HOME » コラム » 5選 » 未来のG1馬の母を探せ!最近日本に輸入されていた海外の名牝たちを一挙紹介 » ページ 4
マキューリック(Getty Images)
マキューリック(Getty Images)

2025年の菊花賞馬エネルジコの母エノラは、GⅠディアナ賞(ドイツオークス)勝ち馬。リバティアイランドの祖母もGⅠ2勝の名牝だ。GⅠ実績を持って日本に輸入された繁殖牝馬は、近年の日本競馬の躍進を支える存在となっている。今回は「未来のGⅠ馬の母」とも言える、海外から日本に渡った名牝たちを紹介する。[4/5ページ]

④マキューリック(McKulick)

主な勝ち鞍:ベルモントオークス(GⅠ)

 近年、海外のセールで話題になる日本の生産者の“爆買い”。よく注目されるのはノーザンファーム系列の爆買いであるが、2024年11月にアメリカで実施されたファシグティプトン社のノベンバーセールでは、グランド牧場が計16億円の爆買いを行った。

 その中で落札された1頭がフランケルを父に持つこのマキューリック。9億円以上という衝撃の金額(600万ドル)で落札され、この日の最高落札額を記録した。

 3歳時制したベルモントオークス以外にGⅠ勝ち鞍はないものの、それ以外にも重賞5勝、GⅠ含む重賞2着5回という抜群の安定感を誇るのが同馬の特徴。

 また、血統背景は前述のように父にフランケルを持ち、母の父には日本での供用歴も長く活躍馬も多いマクフィを持つ。

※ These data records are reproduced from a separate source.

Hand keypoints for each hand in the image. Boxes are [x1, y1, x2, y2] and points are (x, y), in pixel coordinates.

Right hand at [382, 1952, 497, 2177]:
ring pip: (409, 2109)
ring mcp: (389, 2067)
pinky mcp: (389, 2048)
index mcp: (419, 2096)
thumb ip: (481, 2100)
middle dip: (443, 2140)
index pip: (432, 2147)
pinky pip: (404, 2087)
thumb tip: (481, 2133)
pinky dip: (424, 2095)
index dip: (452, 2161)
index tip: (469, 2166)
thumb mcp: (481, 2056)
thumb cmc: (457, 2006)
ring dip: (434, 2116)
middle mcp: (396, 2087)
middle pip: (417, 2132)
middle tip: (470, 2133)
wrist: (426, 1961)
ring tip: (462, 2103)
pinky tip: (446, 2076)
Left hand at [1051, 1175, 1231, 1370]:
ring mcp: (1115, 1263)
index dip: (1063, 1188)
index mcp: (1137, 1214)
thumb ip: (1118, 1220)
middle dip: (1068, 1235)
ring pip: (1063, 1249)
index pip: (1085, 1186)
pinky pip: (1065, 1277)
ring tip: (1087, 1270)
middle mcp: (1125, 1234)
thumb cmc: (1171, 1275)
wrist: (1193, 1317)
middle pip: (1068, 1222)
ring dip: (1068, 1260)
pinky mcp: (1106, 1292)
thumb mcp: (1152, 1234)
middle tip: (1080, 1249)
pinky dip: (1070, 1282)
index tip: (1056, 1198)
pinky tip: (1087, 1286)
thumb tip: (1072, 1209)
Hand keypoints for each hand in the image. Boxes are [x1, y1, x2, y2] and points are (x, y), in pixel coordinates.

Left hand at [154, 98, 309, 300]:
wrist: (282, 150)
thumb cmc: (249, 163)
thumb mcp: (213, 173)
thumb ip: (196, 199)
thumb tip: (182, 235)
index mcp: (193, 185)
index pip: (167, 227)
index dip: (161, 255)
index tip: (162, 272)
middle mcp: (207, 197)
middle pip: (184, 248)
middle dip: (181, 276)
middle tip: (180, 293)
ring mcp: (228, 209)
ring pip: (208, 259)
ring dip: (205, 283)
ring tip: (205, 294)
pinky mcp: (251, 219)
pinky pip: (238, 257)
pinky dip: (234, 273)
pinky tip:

 外国産の繁殖牝馬には、産駒が全く日本に合わず、活躍馬を輩出できずに終わることも多いが、本馬の血統背景であればその不安は必要ないだろう。

 2026年に生まれる予定である同馬の初仔の父は、アメリカで種付けを行った三冠馬ジャスティファイ。日本でも初年度からオーサムリザルトを輩出した他、産駒が世界中のビッグレースを制している父との間に、どんな子供が生まれてくるのか、今から期待したい。